REQUIRED ACTION 1
Summarize the piece on Russiagate and Spygate in three sentences.
REQUIRED ACTION 2
Using the piece on Russiagate and Spygate, answer these questions:
(a) On what date does the piece say the Steele dossier burst forth?
(b) To what 1944 effort does the piece compare Russiagate?
(c) How much of Spygate does the piece say Hillary Clinton controlled?

STUDY TEXT section start

Ongoing: Five top-level pings on the Russiagate/Spygate maneuver war

Occupying the position they are compelled to attack us in.

We recently passed the five-year mark of the public breaking of the Russiagaet/Spygate saga (which I reckon to the day the Steele dossier burst forth upon us, 10 January 2017), and a brief stock-taking is in order.

To keep these points crisply punctuated, they will be brief.  This is an overview, not an in-depth treatment. 

I include here the points I consider essential to useful analysis of the “-gates.”  There is a very great deal more that can be said, but these are the points that keep us on track.

Ping One

Russiagate and Spygate were orchestrated efforts in a maneuver war.  Russiagate – the hoax – was a maneuver campaign.  Spygate was an intelligence-gathering and influence operation.  In targeting Americans, it was an abuse of government intelligence and law enforcement tools.

Neither effort was a good-faith or justifiable response to anything done by an American (or by a Russian, for that matter.  Responding properly to Russian activities would have entailed a whole other set of tactics).

Rather, the -gates were attacks on offense.  Russiagate in particular sought to achieve surprise, the unexpected, a successful flanking move.  It was an extended and comprehensive attempt to catch an elected official unawares and deny him the due-process charter he was elected to fulfill.

The discipline in which most of the maneuvers subsisted was information operations.  In its way, Russiagate was even more elaborate than the massive deception effort for the Normandy invasion on D-Day 1944.  It was not politics as usual.  It was an all-out assault on a presidency, seeking to masquerade as a response to events.

Ping Two

Russiagate and Spygate were twin operations undertaken for a much larger and longer-running purpose than narrowly-based analysis can perceive.

They were not about Hillary Clinton’s email woes or Barack Obama’s legacy, or even just winning the election by slinging dirt.  They brought together and incorporated too many existing threads in human affairs to be about purposes so small.  If they’d been about those matters, both Obama’s legacy and Hillary would have been thrown under the bus long since.

Both -gates, it’s true, emerged in their signature forms around the 2016 election.  I believe they were more virulent than they would otherwise have been because Trump was the Republican candidate.  The continuation of Russiagate/Spygate tactics well beyond the election was aimed at interfering in Trump’s presidency as much as possible and rendering him ineffective.

There were certainly features of the onslaught that were sharpened because of its specific application.  And I am not arguing here that the same tactics would have been used against any Republican in 2016.  That’s not the point.

The point is that the purpose was tailored to where 2016 fit into a preexisting strategy for reshaping – and largely neutralizing – America.

Consider this most important of points.  No one in the Democratic party controlled all the elements of power that went into the organization of the -gates.  Hillary Clinton is usually fingered as the chief instigator – but she actually controlled relatively little of the Russiagate operation, and none at all of Spygate.  She didn’t control the media in Russiagate, or the bleed-over areas of complicit foreign actors like the Maltese professor and his lawyer, or the Italian intelligence agencies, or the Australians or the MI6 retirees club in the UK.

STUDY TEXT section end
EXTRACTED ENTRIES section start

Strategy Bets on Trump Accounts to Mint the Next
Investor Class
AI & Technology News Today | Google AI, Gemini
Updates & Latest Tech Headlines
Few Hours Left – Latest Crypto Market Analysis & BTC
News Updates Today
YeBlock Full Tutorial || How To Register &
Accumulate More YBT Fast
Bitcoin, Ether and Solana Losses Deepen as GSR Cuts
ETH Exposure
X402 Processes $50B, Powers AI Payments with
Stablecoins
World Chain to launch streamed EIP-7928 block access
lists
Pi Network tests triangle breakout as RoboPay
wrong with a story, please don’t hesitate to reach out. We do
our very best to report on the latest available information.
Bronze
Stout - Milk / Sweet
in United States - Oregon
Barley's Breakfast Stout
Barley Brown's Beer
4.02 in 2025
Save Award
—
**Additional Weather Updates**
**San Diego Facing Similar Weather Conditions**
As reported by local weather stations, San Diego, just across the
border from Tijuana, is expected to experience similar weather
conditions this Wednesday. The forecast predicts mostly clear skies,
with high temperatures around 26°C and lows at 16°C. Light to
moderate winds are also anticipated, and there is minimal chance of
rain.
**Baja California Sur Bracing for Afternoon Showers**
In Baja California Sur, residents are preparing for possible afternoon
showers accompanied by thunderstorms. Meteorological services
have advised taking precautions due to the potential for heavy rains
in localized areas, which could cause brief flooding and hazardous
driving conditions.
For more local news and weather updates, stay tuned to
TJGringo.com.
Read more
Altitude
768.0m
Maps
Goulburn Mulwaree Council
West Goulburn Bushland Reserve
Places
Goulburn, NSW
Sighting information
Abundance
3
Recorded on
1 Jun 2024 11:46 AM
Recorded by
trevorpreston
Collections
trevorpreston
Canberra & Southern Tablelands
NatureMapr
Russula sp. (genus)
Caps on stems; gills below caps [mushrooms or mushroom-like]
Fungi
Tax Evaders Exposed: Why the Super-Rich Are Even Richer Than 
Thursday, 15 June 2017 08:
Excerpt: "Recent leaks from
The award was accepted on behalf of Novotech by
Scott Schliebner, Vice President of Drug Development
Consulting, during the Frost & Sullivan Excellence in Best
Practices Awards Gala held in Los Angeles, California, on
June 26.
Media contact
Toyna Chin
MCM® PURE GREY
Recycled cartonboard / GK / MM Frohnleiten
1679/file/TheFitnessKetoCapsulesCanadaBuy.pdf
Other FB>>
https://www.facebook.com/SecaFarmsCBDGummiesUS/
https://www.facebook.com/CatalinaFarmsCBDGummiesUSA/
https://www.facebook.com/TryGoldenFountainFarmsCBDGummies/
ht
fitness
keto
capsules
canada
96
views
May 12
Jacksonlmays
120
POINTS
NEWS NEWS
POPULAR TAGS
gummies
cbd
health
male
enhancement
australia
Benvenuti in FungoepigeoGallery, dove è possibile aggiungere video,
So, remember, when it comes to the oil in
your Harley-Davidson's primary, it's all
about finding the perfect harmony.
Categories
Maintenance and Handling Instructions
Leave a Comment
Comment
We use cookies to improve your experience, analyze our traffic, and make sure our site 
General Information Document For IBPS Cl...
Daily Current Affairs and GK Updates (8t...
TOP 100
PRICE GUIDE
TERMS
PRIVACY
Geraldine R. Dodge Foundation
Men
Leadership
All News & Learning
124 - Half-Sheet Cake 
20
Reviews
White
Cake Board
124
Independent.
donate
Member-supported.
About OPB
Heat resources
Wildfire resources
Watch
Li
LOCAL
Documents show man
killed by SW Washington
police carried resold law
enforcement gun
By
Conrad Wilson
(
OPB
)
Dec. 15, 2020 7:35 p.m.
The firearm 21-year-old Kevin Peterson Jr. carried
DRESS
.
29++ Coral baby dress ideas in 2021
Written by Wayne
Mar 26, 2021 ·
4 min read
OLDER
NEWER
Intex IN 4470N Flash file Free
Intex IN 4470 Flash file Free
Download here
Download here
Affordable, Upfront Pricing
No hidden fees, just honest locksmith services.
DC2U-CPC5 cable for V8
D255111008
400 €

EXTRACTED ENTRIES section end

ANSWER BOX 1
The piece marks five years since the Steele dossier burst forth on 10 January 2017 and gives a brief overview of the points it considers essential to analyzing the "-gates." It calls Russiagate a hoax and a maneuver campaign, and Spygate an intelligence-gathering and influence operation that abused government tools in targeting Americans. Together they formed an all-out assault on a presidency that served a preexisting strategy for reshaping and largely neutralizing America, and Hillary Clinton, though usually named as chief instigator, controlled relatively little of Russiagate and none of Spygate.

ANSWER BOX 2
(a) 10 January 2017.
(b) The massive deception effort for the Normandy invasion on D-Day 1944.
(c) None at all.